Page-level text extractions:

= Beginning of Section =

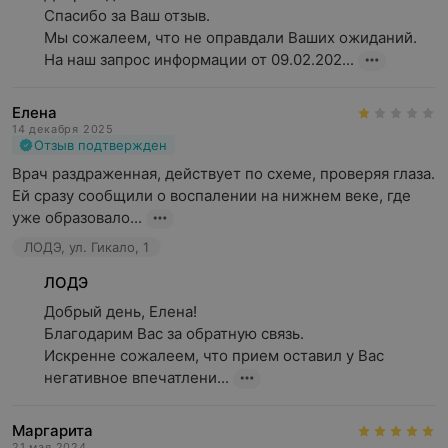
Спасибо за Ваш отзыв.

Мы сожалеем, что не оправдали Ваших ожиданий. 
На наш запрос информации от 09.02.202...
Елена
14 декабря 2025
Отзыв подтвержден
Врач раздраженная, действует по схеме, проверяя глаза. 
Ей сразу сообщили о воспалении на нижнем веке, где 
уже образовало...
ЛОДЭ, ул. Гикало, 1
ЛОДЭ
Добрый день, Елена!

Благодарим Вас за обратную связь.

Искренне сожалеем, что прием оставил у Вас 
негативное впечатлени...
Маргарита
21 мая 2024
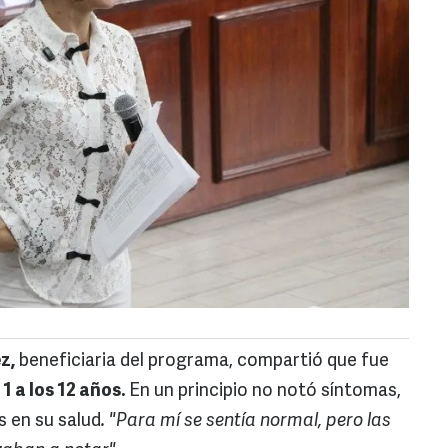
z,
beneficiaria del programa, compartió que fue
 a los 12 años.
En un principio no notó síntomas,
 en su salud
. "Para mí se sentía normal, pero las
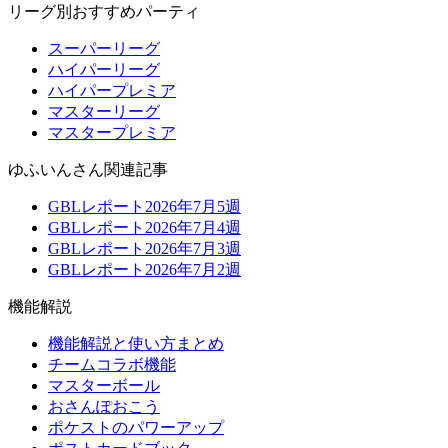
リーグ別おすすめパーティ
スーパーリーグ
ハイパーリーグ
ハイパープレミア
マスターリーグ
マスタープレミア
ゆふいんさん関連記事
GBLレポート2026年7月5週
GBLレポート2026年7月4週
GBLレポート2026年7月3週
GBLレポート2026年7月2週
機能解説
機能解説と使い方まとめ
チームコラボ機能
マスターボール
おさんぽおこう
ポケストのパワーアップ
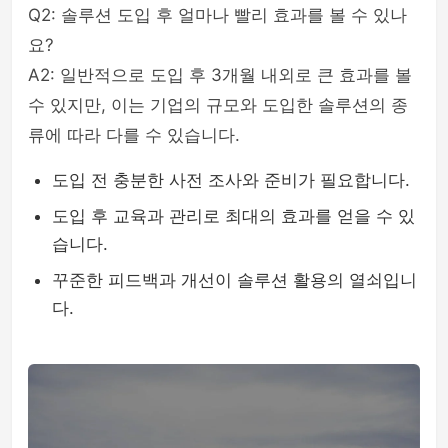
Q2: 솔루션 도입 후 얼마나 빨리 효과를 볼 수 있나
요?
A2: 일반적으로 도입 후 3개월 내외로 큰 효과를 볼
수 있지만, 이는 기업의 규모와 도입한 솔루션의 종
류에 따라 다를 수 있습니다.
도입 전 충분한 사전 조사와 준비가 필요합니다.
도입 후 교육과 관리로 최대의 효과를 얻을 수 있
습니다.
꾸준한 피드백과 개선이 솔루션 활용의 열쇠입니
다.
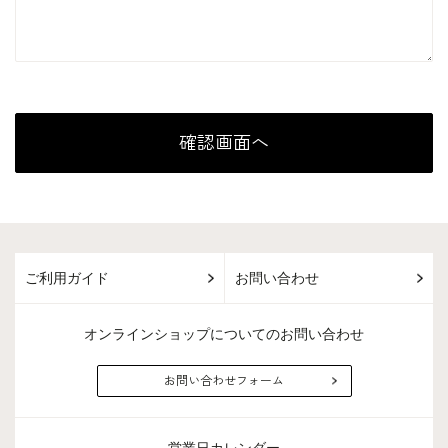
ご利用ガイド
お問い合わせ
オンラインショップについてのお問い合わせ
お問い合わせフォーム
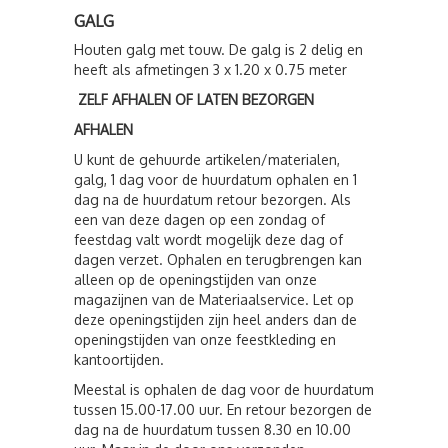
GALG
Houten galg met touw. De galg is 2 delig en
heeft als afmetingen 3 x 1.20 x 0.75 meter
ZELF AFHALEN OF LATEN BEZORGEN
AFHALEN
U kunt de gehuurde artikelen/materialen,
galg, 1 dag voor de huurdatum ophalen en 1
dag na de huurdatum retour bezorgen. Als
een van deze dagen op een zondag of
feestdag valt wordt mogelijk deze dag of
dagen verzet. Ophalen en terugbrengen kan
alleen op de openingstijden van onze
magazijnen van de Materiaalservice. Let op
deze openingstijden zijn heel anders dan de
openingstijden van onze feestkleding en
kantoortijden.
Meestal is ophalen de dag voor de huurdatum
tussen 15.00-17.00 uur. En retour bezorgen de
dag na de huurdatum tussen 8.30 en 10.00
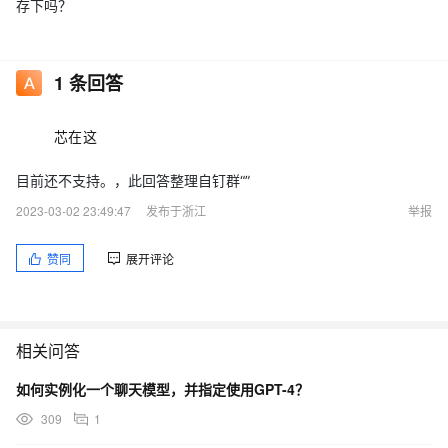
存下吗？
1
条回答
芯在这
目前还不支持。，此回答整理自钉群“”
2023-03-02 23:49:47
发布于浙江
举报
赞同
展开评论
相关问答
如何实例化一个聊天模型，并指定使用GPT-4？
309
1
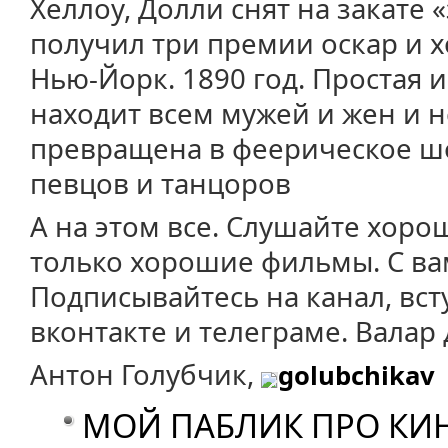
Хеллоу, Долли снят на закате
получил три премии оскар и х
Нью-Йорк. 1890 год. Простая и
находит всем мужей и жен и н
превращена в феерическое шо
певцов и танцоров
А на этом все. Слушайте хоро
только хорошие фильмы. С ва
Подписывайтесь на канал, вст
вконтакте и телеграме. Валар 
Антон Голубчик,
golubchikav
МОЙ ПАБЛИК ПРО КИ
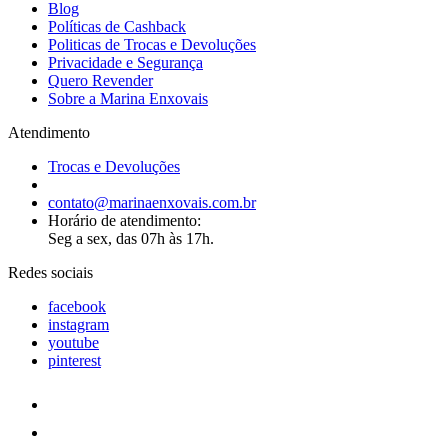
Blog
Políticas de Cashback
Politicas de Trocas e Devoluções
Privacidade e Segurança
Quero Revender
Sobre a Marina Enxovais
Atendimento
Trocas e Devoluções
contato@marinaenxovais.com.br
Horário de atendimento:
Seg a sex, das 07h às 17h.
Redes sociais
facebook
instagram
youtube
pinterest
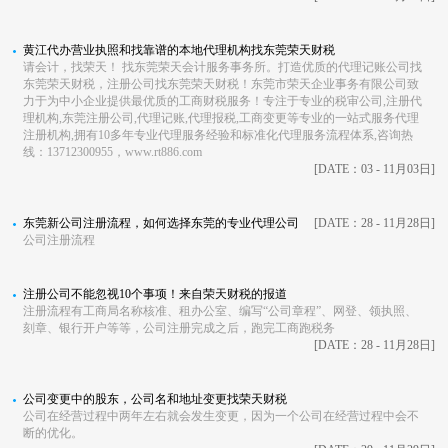
黄江代办营业执照和找靠谱的本地代理机构找东莞荣天财税
请会计，找荣天！ 找东莞荣天会计服务事务所。打造优质的代理记账公司找
东莞荣天财税，注册公司找东莞荣天财税！东莞市荣天企业事务有限公司致
力于为中小企业提供最优质的工商财税服务！专注于专业的税审公司,注册代
理机构,东莞注册公司,代理记账,代理报税,工商变更等专业的一站式服务代理
注册机构,拥有10多年专业代理服务经验和标准化代理服务流程体系,咨询热
线：13712300955，www.rt886.com
[DATE：03 - 11月03日]
东莞新公司注册流程，如何选择东莞的专业代理公司
[DATE：28 - 11月28日]
公司注册流程
注册公司不能忽视10个事项！来自荣天财税的报道
注册流程有工商局名称核准、租办公室、编写“公司章程”、网登、领执照、
刻章、银行开户等等，公司注册完成之后，跑完工商跑税务
[DATE：28 - 11月28日]
公司变更中的股东，公司名和地址变更找荣天财税
公司在经营过程中两年左右就会发生变更，因为一个公司在经营过程中会不
断的优化。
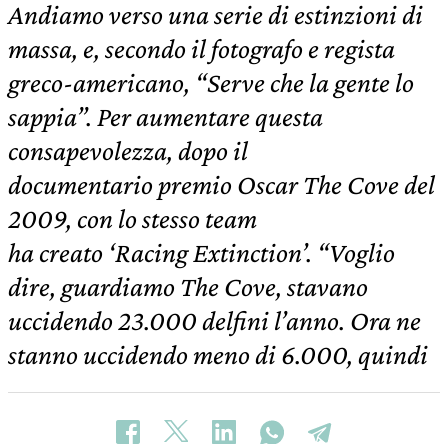
Andiamo verso una serie di estinzioni di
massa, e, secondo il fotografo e regista
greco-americano, “Serve che la gente lo
sappia”. Per aumentare questa
consapevolezza, dopo il
documentario premio Oscar The Cove del
2009, con lo stesso team
ha creato ‘Racing Extinction’. “Voglio
dire, guardiamo The Cove, stavano
uccidendo 23.000 delfini l’anno. Ora ne
stanno uccidendo meno di 6.000, quindi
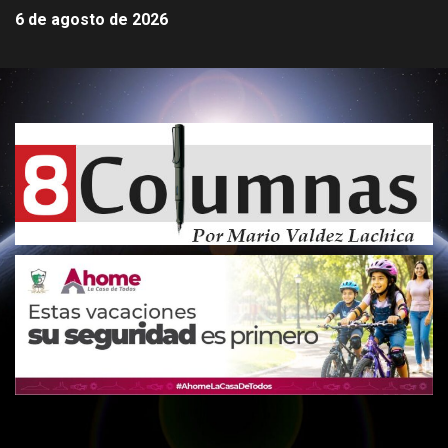
6 de agosto de 2026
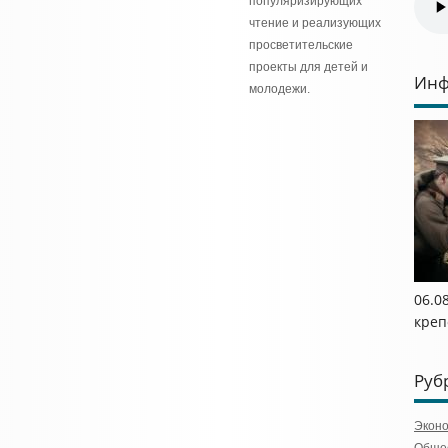
популяризирующих
чтение и реализующих
просветительские
проекты для детей и
Инф
молодежи.
06.0
креп
Руб
Экон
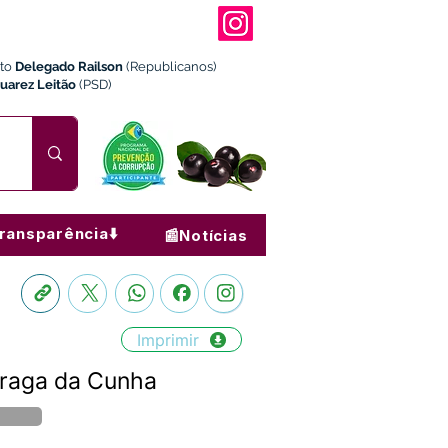
ito
Delegado Railson
(Republicanos)
Juarez Leitão
(PSD)
ransparência⬇️
📰Notícias
Imprimir
 Braga da Cunha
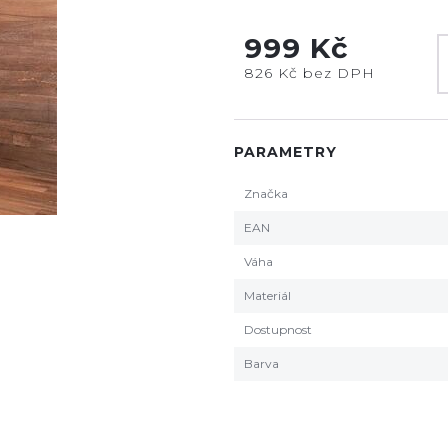
999 Kč
826 Kč bez DPH
PARAMETRY
Značka
EAN
Váha
Materiál
Dostupnost
Barva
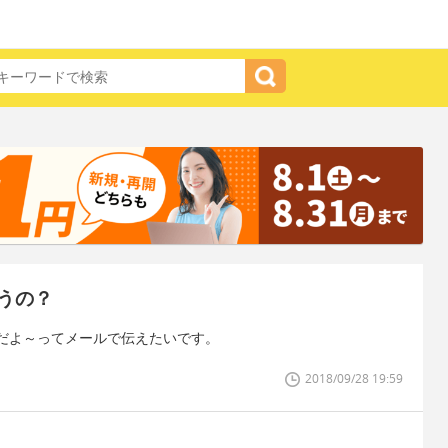
うの？
だよ～ってメールで伝えたいです。
2018/09/28 19:59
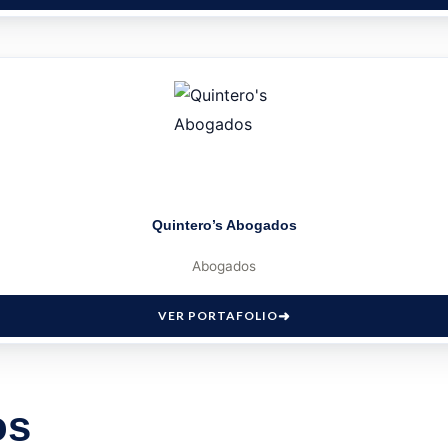
Quintero’s Abogados
Abogados
VER PORTAFOLIO
os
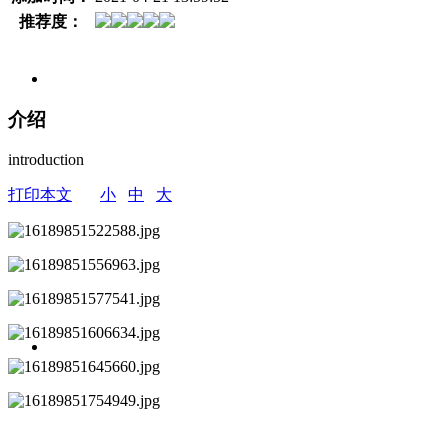
推荐度：
介绍
introduction
打印本文
小
中
大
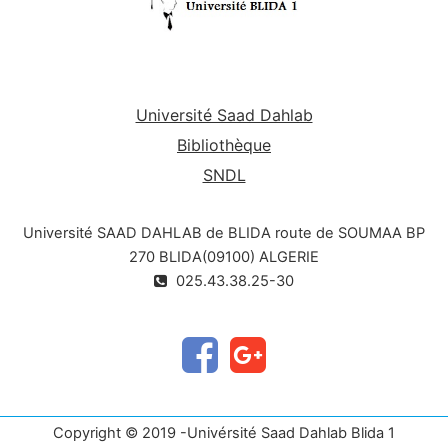
Université Saad Dahlab
Bibliothèque
SNDL
Université SAAD DAHLAB de BLIDA route de SOUMAA BP
270 BLIDA(09100) ALGERIE
025.43.38.25-30
Copyright © 2019 -Univérsité Saad Dahlab Blida 1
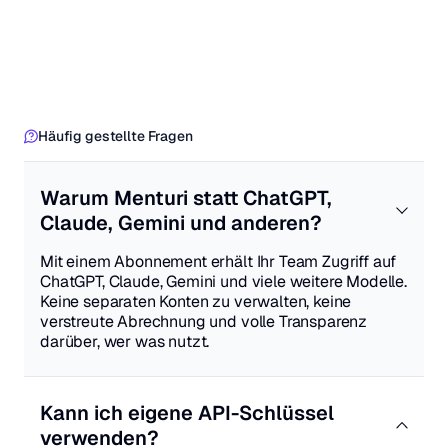
Häufig gestellte Fragen
Warum Menturi statt ChatGPT,
Claude, Gemini und anderen?
Mit einem Abonnement erhält Ihr Team Zugriff auf
ChatGPT, Claude, Gemini und viele weitere Modelle.
Keine separaten Konten zu verwalten, keine
verstreute Abrechnung und volle Transparenz
darüber, wer was nutzt.
Kann ich eigene API-Schlüssel
verwenden?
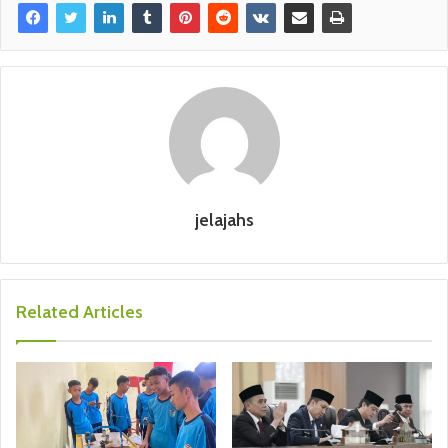
jelajahs
Related Articles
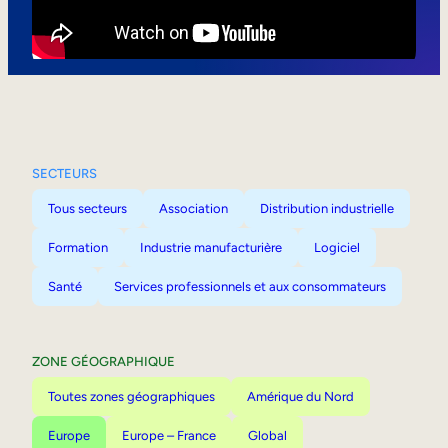
Mobilité interne
SECTEURS
Tous secteurs
Association
Distribution industrielle
Formation
Industrie manufacturière
Logiciel
Santé
Services professionnels et aux consommateurs
ZONE GÉOGRAPHIQUE
Toutes zones géographiques
Amérique du Nord
Europe
Europe – France
Global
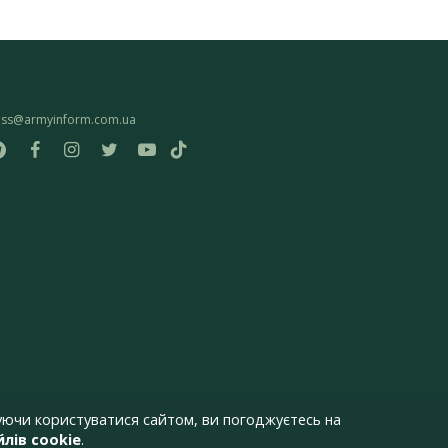
ess@armyinform.com.ua
ючи користуватися сайтом, ви погоджуєтесь на
лів cookie
.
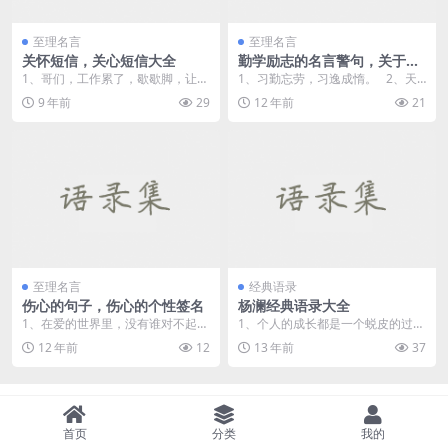
至理名言
至理名言
关怀短信，关心短信大全
勤学励志的名言警句，关于勤
奋的励志名言
1、哥们，工作累了，歇歇脚，让压
1、习勤忘劳，习逸成惰。 2、天
力藏的藏、跑的跑，鸡飞狗跳；心
道酬勤。 3、宝剑锋...
9 年前
29
12 年前
21
情烦了，微微笑，让...
至理名言
经典语录
伤心的句子，伤心的个性签名
杨澜经典语录大全
1、在爱的世界里，没有谁对不起
1、个人的成长都是一个蜕皮的过
谁，只有谁不懂得珍惜谁！ 2、终
程，你要蜕一层皮才能有一个新
12 年前
12
13 年前
37
于握...
生，而这个过程中往往伴...
Copyright © 2021
语录集
- All rights reserved
每一句话，都应该沉思。
首页
分类
我的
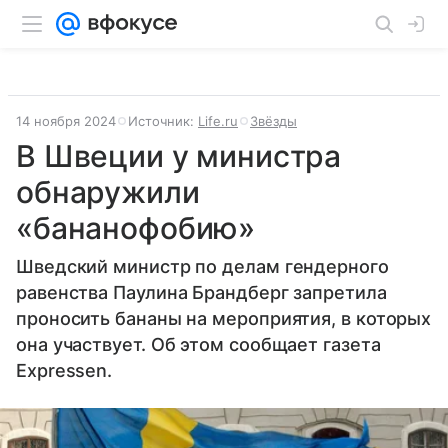
14 ноября 2024
Источник:
Life.ru
Звёзды
В Швеции у министра
обнаружили
«бананофобию»
Шведский министр по делам гендерного
равенства Паулина Брандберг запретила
проносить бананы на мероприятия, в которых
она участвует. Об этом сообщает газета
Expressen.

= End of Section =

● Task statement
Return every line from the rows above that contains the string "Trocas", matching case exactly.

● Response below
Politicas de Trocas e Devoluções
Trocas e Devoluções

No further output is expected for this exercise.